Bind Trees: A deduplication friendly alternative to De Brujin Indicies.
Used in [Disp]
The current most well known way of representing the lambda calculus is De Brujin Indicies.
This is where you have 3 variants of a term:
Var(Number)
- Number represents how many layers of abstraction (lambdas) the variable is away from its intended bindingApp(Term, ...)
- Application is a list of TermsLam(Term)
- Lambda represents an abstraction point
An example of what this might look like for common equations:
λx . x
=Lam(Var(1))
λx. λy. x
=Lam(Lam(Var(2)))
λx. (x (λx . λy . x) (λx . λy . y))
=Lam(App(Var(1), Lam(Lam(Var(1))), Lam(Lam(Var(2)))))
For Disp, I have devised an alternative method that doesn't require integers (and thus is not limited by encoding constraints)
Disp has the same 3 variants of Term:
Var
App(Term, Term)
Lam(Binding, Term)
In addition to a construct Binding:
None
End
Branch(Binding, Binding)
In fact, the Binding datastructure can be repurposed from the Term datastructure.
(End = Var, None = Lam(Var, Var), Branch(Binding, Binding) = App(Term, Term))
Common equation examples of this structure might look like:
λx . x
=Lam(Var, Var)
λx. λy. x
=Lam(Var, Lam(None, Var))
λx. (x (λx . λy . y) (λx . λy . x))
=Lam(Branch(Branch(End, None), None), App( App( Var, Lam(None, Lam(Var, Var)) ), Lam(Var, Lam(None, Var)) )

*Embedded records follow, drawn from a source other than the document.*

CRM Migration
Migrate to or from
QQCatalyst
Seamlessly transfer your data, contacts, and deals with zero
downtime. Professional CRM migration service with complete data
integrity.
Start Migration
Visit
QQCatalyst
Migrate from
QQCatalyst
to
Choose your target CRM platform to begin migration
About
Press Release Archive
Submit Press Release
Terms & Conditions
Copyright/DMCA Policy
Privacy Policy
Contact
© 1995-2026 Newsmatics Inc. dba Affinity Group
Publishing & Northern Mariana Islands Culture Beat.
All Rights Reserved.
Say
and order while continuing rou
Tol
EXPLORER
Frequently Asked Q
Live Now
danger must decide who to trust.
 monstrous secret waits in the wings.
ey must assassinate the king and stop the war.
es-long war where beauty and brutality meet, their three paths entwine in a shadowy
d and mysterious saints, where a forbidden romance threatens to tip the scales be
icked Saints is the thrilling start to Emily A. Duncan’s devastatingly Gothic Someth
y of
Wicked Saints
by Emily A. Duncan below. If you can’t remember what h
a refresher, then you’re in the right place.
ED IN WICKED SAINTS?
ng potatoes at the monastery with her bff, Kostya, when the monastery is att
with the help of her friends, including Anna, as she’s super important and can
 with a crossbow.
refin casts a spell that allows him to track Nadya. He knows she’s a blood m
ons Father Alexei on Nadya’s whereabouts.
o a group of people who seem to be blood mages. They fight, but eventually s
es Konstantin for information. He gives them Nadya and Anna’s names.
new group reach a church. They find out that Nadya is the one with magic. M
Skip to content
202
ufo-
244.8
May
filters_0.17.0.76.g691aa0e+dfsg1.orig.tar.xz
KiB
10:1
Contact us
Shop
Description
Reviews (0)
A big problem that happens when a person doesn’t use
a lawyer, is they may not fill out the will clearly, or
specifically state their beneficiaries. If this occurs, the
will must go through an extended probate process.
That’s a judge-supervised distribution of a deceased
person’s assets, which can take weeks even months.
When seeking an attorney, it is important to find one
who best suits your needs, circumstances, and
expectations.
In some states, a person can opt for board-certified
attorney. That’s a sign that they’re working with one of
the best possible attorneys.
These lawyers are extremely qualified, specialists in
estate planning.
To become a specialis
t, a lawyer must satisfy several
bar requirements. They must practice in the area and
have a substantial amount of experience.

As opposed to De Brujin indices where the variables "point" to their corresponding lambda abstractions, with Bind Trees, the lambda terms carry an auxiliary datastructure specifying exactly which Variables should be replaced.
In addition when it comes to storage and integration with Dither, these lambda expressions are identified by hash which gives a datastructure like this:
Var
App(Hash, Hash)
Lam(Hash, Hash)